***Merry Christmas!! More recap rehashes! Today, please enjoy this Christmas oldie recap, A Charlie Brown Christmas!! You guys have made it a great year here at the gasm. Thanks so much for being here, and LOVE to you and yours this holiday season! xo
There may not be new episodes of…well, anything on right now, but luckily it’s the holiday season, meaning crappy Christmas movies are aplenty. Unluckily, the scribes of the world have already pretty much given up on Christmas. How many times will I have to watch that nasty ass Scrooge learn his lesson, and in how many incarnations? There’s the Albert Finney version, the Bill Murray version, and my personal favorite, the Susan Lucci version, where Susan’s forced to watch her own horrible acting in the past, present and future until she learns how to be nice to people. This year, I’d like to put my shallow need to laugh at horrible performances in Lifetime movies to rest and watch something that really touches me. When does American Gladiatorscome back?
Who do people tell you you look like? Julia Roberts? Durmott Mulroney? Anyone else from My Best Friend’s Wedding? That’s awesome! I get Charlie Brown. I’ve always gotten Charlie Brown. It pisses me off as much as it confuses me. So random. Just because Chuck is bald. And negative. And insecure. And has bags under his eyes, and has feet the size of saucepans, and wears horizontal stripes even though they’re totally unflattering and …DAMMIT. Alright, so you can see why I’ve avoided every opportunity to reacquaint myself with this movie since I was a child.

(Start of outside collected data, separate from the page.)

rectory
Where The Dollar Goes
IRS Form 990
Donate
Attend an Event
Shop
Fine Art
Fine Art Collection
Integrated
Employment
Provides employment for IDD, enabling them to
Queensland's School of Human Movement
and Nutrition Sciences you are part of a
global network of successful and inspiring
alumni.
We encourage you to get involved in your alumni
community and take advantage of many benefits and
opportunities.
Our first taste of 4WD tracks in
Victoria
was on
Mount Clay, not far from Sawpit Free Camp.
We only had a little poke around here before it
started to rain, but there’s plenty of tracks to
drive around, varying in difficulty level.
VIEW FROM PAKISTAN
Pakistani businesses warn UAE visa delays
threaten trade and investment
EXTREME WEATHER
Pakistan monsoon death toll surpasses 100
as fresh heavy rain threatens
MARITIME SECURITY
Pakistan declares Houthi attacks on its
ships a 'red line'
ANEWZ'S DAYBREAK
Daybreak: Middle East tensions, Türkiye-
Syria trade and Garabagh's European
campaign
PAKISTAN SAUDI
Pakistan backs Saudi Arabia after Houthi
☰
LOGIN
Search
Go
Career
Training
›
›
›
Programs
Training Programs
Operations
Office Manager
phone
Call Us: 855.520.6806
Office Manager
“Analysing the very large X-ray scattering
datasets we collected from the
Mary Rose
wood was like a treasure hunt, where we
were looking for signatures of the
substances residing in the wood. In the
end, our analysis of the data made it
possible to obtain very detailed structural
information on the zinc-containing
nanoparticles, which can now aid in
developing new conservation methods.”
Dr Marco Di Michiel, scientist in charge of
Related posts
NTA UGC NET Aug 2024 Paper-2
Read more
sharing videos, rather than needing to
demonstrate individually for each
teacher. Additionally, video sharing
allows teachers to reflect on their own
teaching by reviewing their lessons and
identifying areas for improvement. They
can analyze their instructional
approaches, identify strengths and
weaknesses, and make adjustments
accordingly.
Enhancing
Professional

If you were always compared to Jonathan Winters, would you want his poster on your wall?
Since I’ve decided to completely change my life once the New Year comes round (I really mean it this time), I figured it was probably a good idea to face my inner Charlie Brown to know how to defeat him. As fate would have it, A Charlie Brown Christmas came on right in the middle of a large pepperoni pie with a side of cheesy bread. It’s a sign! No more paper bags over my head in 2008! (Um, yes, I mean 2011 now, and I am still republishing this recap. Can we just all agree that I’m sad and move on?)
We open with the Peanuts gang ice skating together on the pond and singing in little castratto voices about snowflakes and Christmas and changing feelings and confusion…wait. Nix the changing feelings and confusion part. Where the hell did that come from? I go back a few seconds and press pause to clear my head. Focus, Flipit! Is that a g? Hey! They’re ice skating in a pattern! And it’s spelling something! Am I crazy, here?
Am I just lonely at this time of year and totally obsessed with homosexuality, or was Charles Schulz? I think we all know the answer to that. Charles Schulz made me obsessed with homosexuality.